During the first quarter of 2009, from January to March, private equity firms struck 36 deals amounting to an investment of nearly $526 million. These figures mark a considerable drop from the same-quarter year-before figures of 133 deals totaling $3.9 billion in investment.
Most of the PE investors are refraining from making investments because, with the plummeting asset prices and valuations over the last year, they feel they might make the same investment at a lower valuation in future.

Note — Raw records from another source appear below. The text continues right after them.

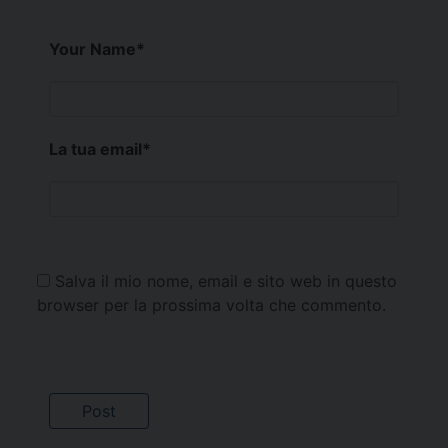
Your Name
*
La tua email
*
Salva il mio nome, email e sito web in questo
browser per la prossima volta che commento.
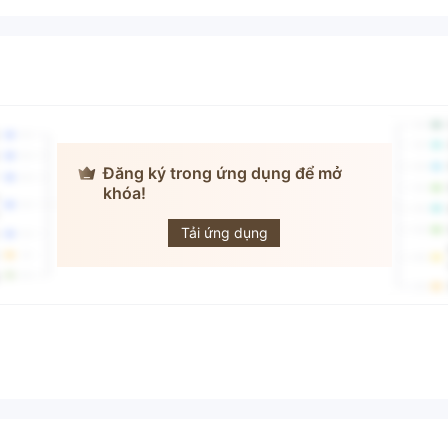
Đăng ký trong ứng dụng để mở
khóa!
TASS
Tải ứng dụng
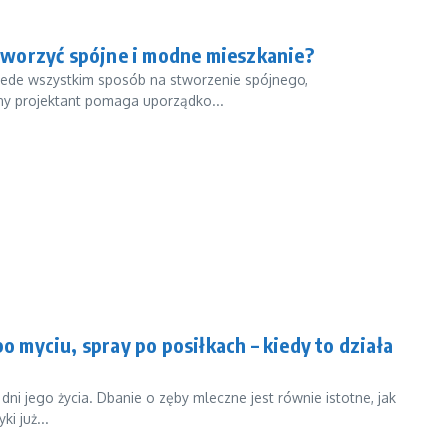
tworzyć spójne i modne mieszkanie?
rzede wszystkim sposób na stworzenie spójnego,
y projektant pomaga uporządko...
po myciu, spray po posiłkach – kiedy to działa
ni jego życia. Dbanie o zęby mleczne jest równie istotne, jak
i już...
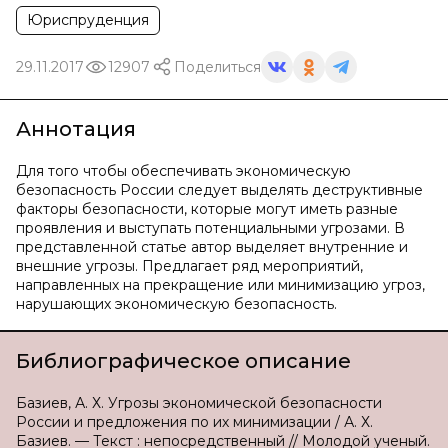
Юриспруденция
29.11.2017
12907
Поделиться
Аннотация
Для того чтобы обеспечивать экономическую
безопасность России следует выделять деструктивные
факторы безопасности, которые могут иметь разные
проявления и выступать потенциальными угрозами. В
представленной статье автор выделяет внутренние и
внешние угрозы. Предлагает ряд мероприятий,
направленных на прекращение или минимизацию угроз,
нарушающих экономическую безопасность.
Библиографическое описание
Базиев, А. Х. Угрозы экономической безопасности
России и предложения по их минимизации / А. Х.
Базиев. — Текст : непосредственный // Молодой ученый.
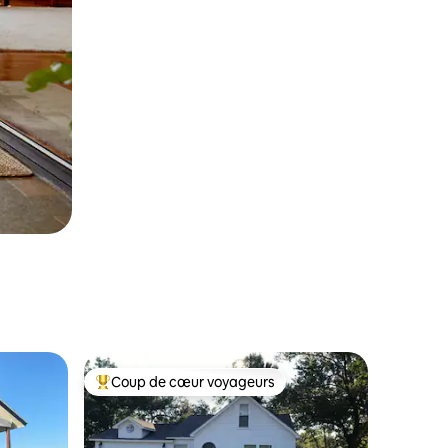
Coup de cœur voyageurs
les plus aimés
Coup de cœur voyageurs parmi les plus aimés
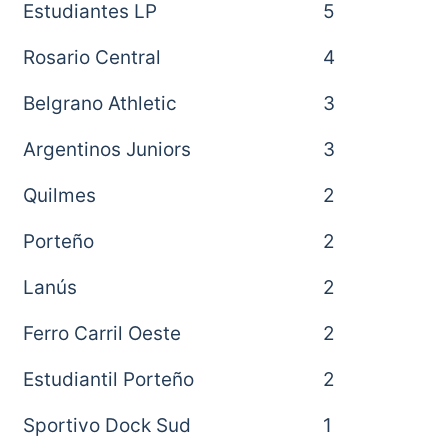
Estudiantes LP
5
Rosario Central
4
Belgrano Athletic
3
Argentinos Juniors
3
Quilmes
2
Porteño
2
Lanús
2
Ferro Carril Oeste
2
Estudiantil Porteño
2
Sportivo Dock Sud
1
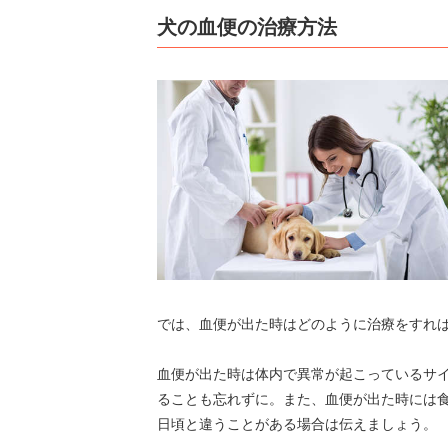
犬の血便の治療方法
では、血便が出た時はどのように治療をすれ
血便が出た時は体内で異常が起こっているサ
ることも忘れずに。また、血便が出た時には
日頃と違うことがある場合は伝えましょう。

According to experts, PIPE - private investment in public equity – deals, which earlier comprised almost 60 percent of all deals, have fallen due to the secondary markets trading down and valuations suffering a blow, resulting in an aversion to invest into listed equity. In addition to this, issuers do not wish to raise equity at the present day’s lower valuations.
Commenting on the scenario, Probir Rao, MD, investment banking UBS India, said: “With trade and capital market exits becoming difficult, investors are unable to recycle investments and are ‘stuck’ with holding investments for a longer term.”